-- Exercise details --
Return all lines from the listing below in which "including" appears.

_ _ _ _

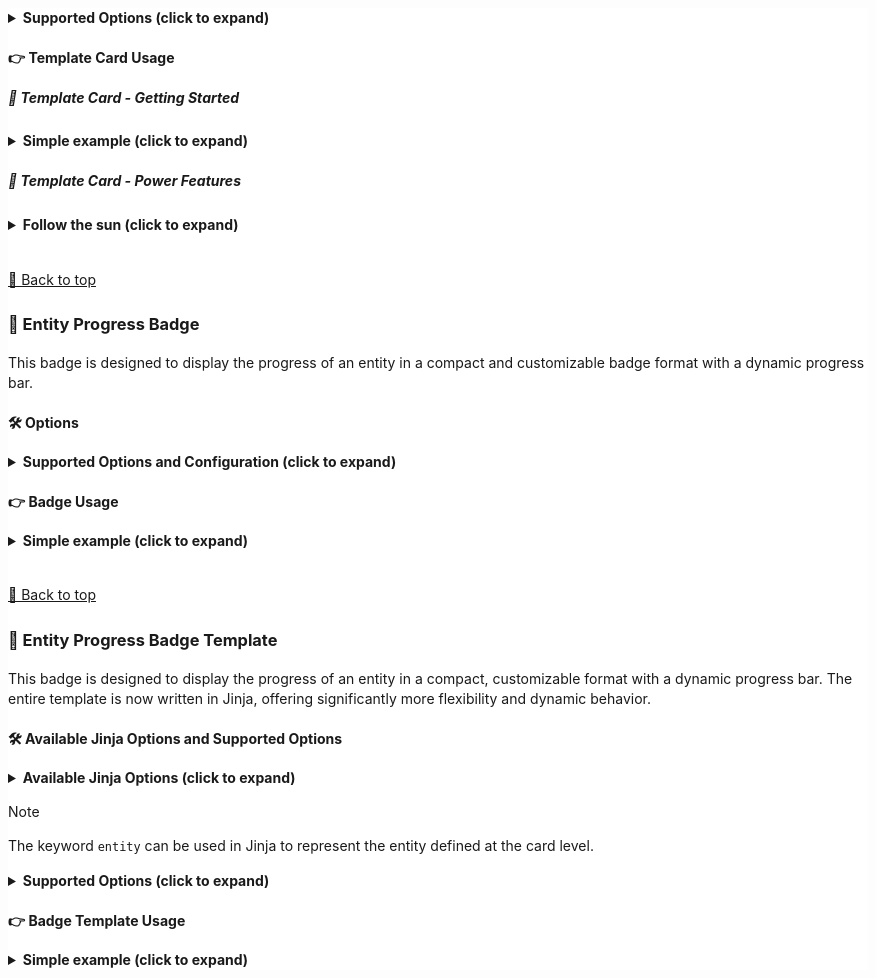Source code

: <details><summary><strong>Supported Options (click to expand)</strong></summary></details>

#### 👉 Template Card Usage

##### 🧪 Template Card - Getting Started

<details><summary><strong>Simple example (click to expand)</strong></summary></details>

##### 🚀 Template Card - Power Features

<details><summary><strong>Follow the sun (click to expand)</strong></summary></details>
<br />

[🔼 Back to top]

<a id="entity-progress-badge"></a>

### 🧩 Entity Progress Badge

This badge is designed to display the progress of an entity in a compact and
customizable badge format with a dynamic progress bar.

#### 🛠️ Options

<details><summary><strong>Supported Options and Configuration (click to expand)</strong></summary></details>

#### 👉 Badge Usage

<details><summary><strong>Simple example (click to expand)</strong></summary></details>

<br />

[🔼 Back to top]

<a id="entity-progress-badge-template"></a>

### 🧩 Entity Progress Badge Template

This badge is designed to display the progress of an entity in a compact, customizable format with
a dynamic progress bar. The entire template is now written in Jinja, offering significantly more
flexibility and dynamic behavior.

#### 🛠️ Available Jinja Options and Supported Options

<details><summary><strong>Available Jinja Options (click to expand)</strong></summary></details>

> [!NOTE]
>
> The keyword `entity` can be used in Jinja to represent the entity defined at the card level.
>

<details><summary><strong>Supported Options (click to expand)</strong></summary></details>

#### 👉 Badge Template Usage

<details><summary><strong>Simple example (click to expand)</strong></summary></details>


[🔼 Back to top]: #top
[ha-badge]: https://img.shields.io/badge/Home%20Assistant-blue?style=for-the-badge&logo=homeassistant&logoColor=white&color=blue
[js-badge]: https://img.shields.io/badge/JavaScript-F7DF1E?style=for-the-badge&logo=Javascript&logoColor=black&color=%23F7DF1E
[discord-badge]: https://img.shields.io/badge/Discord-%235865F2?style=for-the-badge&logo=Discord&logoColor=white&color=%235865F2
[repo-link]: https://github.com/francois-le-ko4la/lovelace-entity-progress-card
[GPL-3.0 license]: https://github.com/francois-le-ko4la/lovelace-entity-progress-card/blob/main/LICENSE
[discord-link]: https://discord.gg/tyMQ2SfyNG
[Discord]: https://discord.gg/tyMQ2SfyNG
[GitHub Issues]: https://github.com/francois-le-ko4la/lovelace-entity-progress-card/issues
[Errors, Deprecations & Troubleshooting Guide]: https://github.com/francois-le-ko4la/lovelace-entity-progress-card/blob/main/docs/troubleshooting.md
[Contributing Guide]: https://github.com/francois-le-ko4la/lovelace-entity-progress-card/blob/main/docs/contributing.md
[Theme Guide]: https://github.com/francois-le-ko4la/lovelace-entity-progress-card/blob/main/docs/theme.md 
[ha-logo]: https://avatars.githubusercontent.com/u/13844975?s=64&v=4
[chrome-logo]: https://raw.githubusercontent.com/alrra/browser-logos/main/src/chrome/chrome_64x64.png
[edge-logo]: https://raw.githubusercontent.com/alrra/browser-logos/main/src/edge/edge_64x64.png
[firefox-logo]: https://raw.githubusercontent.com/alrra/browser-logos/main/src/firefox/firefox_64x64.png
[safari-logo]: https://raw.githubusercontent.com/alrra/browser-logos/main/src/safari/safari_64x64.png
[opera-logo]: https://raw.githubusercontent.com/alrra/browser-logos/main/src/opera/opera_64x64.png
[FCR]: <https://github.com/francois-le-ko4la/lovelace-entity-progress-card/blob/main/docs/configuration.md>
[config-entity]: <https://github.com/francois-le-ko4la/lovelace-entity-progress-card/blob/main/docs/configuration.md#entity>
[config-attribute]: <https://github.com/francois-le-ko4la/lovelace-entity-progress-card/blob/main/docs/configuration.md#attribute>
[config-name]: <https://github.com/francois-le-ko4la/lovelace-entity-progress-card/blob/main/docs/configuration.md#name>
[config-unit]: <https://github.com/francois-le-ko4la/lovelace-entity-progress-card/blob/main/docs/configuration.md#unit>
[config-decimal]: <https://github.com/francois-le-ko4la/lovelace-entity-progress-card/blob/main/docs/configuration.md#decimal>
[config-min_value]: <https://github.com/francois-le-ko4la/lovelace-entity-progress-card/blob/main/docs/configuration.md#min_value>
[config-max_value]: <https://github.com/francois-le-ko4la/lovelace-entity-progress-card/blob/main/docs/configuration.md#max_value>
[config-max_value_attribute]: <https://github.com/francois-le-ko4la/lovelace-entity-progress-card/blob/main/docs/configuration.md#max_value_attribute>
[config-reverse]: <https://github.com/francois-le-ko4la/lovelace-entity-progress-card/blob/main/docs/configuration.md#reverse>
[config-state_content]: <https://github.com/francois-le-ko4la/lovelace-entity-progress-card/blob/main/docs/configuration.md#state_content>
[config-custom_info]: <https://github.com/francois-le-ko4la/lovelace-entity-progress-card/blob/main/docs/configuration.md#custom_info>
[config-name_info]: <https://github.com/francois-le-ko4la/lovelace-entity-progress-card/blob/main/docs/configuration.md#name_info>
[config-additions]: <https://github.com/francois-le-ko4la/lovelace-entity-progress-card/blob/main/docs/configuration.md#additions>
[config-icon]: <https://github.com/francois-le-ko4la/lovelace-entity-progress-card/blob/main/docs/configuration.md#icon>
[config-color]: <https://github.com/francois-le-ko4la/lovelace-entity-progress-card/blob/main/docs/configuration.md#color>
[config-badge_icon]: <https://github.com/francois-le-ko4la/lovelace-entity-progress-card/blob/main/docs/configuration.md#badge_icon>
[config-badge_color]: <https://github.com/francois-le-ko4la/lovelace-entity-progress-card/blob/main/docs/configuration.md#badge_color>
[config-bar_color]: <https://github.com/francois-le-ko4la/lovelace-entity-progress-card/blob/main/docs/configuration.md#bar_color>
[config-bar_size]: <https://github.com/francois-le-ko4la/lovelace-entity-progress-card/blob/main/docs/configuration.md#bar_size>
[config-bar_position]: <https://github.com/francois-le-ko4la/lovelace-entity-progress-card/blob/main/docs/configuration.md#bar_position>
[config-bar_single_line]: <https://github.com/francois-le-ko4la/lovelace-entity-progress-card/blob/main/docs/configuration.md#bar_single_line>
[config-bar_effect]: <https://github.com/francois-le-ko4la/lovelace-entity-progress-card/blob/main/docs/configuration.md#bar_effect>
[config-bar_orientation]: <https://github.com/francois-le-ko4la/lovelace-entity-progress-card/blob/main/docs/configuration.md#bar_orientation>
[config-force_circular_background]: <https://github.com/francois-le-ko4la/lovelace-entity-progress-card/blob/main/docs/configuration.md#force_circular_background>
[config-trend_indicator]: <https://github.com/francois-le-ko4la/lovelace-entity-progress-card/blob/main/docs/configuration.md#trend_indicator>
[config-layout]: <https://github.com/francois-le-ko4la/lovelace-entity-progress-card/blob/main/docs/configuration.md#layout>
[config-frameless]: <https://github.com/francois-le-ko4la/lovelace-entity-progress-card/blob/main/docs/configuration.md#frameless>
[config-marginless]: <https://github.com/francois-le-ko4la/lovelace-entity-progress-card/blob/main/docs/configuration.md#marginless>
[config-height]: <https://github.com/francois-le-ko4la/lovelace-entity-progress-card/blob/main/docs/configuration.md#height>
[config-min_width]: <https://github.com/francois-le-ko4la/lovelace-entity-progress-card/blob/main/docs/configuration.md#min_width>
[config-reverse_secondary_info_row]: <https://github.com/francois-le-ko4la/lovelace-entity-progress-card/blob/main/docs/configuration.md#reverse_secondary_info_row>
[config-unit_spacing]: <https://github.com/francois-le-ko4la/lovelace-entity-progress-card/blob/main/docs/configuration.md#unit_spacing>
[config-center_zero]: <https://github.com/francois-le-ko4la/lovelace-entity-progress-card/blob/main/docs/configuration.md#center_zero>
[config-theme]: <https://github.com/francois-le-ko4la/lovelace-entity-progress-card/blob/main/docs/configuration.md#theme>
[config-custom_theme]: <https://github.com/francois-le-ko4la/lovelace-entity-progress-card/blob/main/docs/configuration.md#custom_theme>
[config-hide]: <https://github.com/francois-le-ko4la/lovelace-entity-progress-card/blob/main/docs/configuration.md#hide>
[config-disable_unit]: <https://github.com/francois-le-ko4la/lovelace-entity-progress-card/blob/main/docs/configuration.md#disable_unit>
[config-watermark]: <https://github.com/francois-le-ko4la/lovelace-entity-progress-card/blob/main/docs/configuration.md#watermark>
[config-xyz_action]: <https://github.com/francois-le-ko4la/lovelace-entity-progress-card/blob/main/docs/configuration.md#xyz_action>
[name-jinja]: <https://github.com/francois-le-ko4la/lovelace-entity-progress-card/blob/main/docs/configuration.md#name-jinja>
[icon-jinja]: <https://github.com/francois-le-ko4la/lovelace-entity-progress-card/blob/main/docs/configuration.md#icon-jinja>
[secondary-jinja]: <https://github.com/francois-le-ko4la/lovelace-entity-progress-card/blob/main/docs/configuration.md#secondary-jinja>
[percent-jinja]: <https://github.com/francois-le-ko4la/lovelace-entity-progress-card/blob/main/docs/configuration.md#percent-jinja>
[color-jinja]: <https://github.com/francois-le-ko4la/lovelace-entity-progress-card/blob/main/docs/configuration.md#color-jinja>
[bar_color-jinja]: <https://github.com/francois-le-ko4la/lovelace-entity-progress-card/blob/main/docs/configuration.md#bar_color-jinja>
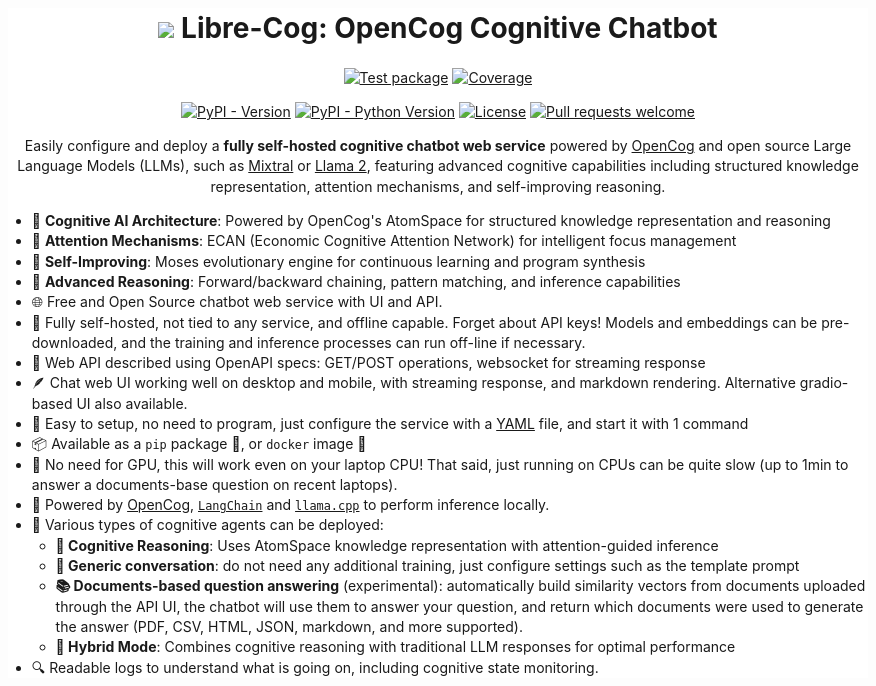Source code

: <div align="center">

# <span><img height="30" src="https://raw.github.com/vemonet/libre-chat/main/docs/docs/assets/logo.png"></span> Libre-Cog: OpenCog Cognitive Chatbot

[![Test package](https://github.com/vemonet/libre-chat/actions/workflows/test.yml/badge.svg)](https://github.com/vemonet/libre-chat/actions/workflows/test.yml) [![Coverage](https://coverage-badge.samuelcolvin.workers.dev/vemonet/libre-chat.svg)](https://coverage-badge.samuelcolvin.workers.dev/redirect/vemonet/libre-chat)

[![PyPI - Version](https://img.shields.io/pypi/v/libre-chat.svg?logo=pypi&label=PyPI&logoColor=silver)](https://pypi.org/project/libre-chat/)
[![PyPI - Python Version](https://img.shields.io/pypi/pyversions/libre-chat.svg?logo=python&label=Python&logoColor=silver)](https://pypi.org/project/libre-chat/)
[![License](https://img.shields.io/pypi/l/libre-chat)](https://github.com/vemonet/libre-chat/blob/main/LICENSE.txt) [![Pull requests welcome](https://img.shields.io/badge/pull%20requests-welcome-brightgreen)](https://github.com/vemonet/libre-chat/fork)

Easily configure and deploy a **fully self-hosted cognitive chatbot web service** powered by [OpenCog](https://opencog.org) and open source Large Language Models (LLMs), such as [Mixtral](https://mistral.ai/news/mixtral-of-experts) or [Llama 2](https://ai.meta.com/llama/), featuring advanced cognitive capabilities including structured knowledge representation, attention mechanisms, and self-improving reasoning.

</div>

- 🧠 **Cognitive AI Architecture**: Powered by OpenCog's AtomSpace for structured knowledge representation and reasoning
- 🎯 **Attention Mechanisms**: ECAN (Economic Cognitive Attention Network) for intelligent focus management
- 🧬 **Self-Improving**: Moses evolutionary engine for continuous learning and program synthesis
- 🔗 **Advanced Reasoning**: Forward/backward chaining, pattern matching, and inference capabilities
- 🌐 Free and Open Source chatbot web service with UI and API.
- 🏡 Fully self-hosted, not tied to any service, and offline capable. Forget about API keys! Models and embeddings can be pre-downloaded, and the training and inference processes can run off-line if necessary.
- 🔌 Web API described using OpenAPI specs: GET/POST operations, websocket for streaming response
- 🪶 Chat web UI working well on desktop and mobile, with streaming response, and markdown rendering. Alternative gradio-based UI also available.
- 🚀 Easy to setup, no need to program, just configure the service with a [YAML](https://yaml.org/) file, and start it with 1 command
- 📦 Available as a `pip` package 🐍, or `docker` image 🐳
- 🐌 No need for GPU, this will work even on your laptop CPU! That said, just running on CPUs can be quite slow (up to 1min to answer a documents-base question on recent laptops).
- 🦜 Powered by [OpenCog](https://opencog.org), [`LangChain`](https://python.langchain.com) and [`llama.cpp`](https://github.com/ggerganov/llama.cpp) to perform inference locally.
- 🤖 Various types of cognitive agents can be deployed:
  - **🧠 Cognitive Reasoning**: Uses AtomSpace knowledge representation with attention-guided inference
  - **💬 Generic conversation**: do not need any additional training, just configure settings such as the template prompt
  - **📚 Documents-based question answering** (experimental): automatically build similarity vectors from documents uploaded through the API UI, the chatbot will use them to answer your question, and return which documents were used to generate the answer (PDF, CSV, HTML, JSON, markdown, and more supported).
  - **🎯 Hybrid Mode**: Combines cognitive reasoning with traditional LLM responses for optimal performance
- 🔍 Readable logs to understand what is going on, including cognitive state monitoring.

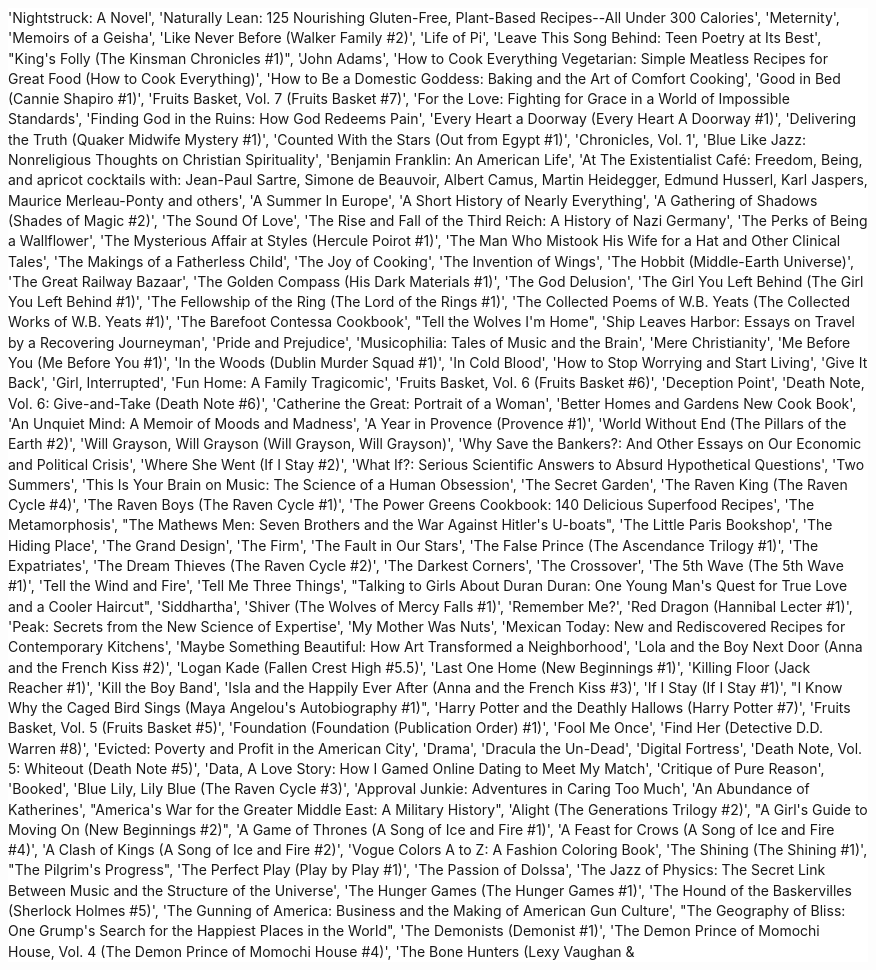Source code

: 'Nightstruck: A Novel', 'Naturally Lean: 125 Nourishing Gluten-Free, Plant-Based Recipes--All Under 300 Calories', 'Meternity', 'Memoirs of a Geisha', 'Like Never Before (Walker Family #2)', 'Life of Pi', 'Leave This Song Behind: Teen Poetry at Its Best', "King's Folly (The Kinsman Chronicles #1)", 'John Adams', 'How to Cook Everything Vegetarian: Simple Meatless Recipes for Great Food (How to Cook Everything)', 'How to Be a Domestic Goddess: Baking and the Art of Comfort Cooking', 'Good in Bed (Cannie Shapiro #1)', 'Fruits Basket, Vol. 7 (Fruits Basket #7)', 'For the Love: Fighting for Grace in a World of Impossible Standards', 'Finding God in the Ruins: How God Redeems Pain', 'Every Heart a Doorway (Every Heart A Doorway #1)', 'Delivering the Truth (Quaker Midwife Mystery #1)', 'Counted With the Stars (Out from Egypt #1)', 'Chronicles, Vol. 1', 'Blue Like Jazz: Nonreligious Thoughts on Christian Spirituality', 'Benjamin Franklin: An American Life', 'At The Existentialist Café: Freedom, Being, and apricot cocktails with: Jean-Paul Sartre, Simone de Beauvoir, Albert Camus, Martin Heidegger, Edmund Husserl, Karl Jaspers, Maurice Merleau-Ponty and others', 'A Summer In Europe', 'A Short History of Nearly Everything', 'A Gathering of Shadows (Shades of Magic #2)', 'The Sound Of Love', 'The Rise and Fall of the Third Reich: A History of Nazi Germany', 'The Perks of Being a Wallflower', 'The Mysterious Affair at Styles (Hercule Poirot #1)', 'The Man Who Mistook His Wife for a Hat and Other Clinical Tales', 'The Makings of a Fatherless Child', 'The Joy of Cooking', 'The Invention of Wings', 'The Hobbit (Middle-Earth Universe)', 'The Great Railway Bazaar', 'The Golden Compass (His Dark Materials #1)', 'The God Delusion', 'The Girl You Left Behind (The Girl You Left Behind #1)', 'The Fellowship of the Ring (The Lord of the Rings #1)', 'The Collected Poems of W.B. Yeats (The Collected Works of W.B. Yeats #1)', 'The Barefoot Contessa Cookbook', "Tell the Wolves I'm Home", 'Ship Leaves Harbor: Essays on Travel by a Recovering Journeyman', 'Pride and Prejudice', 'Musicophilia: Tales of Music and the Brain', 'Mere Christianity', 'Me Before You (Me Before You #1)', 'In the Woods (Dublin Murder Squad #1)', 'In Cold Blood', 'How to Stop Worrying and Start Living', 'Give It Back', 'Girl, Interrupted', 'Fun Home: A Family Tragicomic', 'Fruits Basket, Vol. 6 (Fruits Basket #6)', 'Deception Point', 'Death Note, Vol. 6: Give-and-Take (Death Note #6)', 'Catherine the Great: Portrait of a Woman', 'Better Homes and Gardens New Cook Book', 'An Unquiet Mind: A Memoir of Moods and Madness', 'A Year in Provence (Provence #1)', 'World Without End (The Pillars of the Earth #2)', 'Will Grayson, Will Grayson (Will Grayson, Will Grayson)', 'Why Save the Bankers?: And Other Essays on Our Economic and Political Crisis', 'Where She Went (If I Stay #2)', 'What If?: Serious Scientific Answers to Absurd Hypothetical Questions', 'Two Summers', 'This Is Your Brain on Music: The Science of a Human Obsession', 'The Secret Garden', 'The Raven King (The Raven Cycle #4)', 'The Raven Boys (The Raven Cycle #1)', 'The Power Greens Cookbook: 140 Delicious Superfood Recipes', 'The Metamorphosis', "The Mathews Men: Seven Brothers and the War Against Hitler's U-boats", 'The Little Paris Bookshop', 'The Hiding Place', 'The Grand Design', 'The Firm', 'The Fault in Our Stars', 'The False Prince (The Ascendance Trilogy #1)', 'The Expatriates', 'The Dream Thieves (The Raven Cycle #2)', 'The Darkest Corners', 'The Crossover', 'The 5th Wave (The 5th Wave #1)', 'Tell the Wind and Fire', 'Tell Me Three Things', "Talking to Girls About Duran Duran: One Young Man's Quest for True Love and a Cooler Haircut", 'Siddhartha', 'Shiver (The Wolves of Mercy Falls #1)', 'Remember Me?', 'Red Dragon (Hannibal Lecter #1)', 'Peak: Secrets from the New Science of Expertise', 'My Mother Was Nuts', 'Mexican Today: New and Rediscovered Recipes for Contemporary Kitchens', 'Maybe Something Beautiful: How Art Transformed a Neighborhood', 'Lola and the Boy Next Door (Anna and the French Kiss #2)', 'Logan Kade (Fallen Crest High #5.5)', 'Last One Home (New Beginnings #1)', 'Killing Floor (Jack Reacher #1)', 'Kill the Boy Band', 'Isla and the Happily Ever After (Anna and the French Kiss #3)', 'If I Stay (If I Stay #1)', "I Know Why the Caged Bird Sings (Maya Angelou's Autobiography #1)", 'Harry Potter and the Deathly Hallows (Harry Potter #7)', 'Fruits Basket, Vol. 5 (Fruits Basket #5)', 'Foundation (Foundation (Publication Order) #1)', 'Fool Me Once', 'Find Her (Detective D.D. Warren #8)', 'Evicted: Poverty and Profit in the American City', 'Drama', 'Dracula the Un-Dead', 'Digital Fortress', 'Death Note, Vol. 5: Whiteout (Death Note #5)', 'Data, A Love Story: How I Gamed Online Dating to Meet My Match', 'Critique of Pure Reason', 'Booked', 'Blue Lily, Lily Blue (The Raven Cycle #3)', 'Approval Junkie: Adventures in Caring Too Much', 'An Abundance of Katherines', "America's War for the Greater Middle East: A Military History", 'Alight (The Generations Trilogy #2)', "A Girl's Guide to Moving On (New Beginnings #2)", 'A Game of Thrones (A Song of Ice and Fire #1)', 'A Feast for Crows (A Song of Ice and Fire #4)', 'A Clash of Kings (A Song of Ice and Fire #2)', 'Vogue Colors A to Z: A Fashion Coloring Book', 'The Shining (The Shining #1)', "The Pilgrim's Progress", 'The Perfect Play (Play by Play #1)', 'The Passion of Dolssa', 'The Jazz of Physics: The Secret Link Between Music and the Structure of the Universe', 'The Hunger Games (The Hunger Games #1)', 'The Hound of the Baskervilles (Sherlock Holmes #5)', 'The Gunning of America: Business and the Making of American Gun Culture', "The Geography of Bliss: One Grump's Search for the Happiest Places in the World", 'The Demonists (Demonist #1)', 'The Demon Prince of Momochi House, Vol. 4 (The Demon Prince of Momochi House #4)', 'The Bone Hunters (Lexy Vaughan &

_ _ _ _

-- Expected output --
Easily configure and deploy a **fully self-hosted cognitive chatbot web service** powered by [OpenCog](https://opencog.org) and open source Large Language Models (LLMs), such as [Mixtral](https://mistral.ai/news/mixtral-of-experts) or [Llama 2](https://ai.meta.com/llama/), featuring advanced cognitive capabilities including structured knowledge representation, attention mechanisms, and self-improving reasoning.
- 🔍 Readable logs to understand what is going on, including cognitive state monitoring.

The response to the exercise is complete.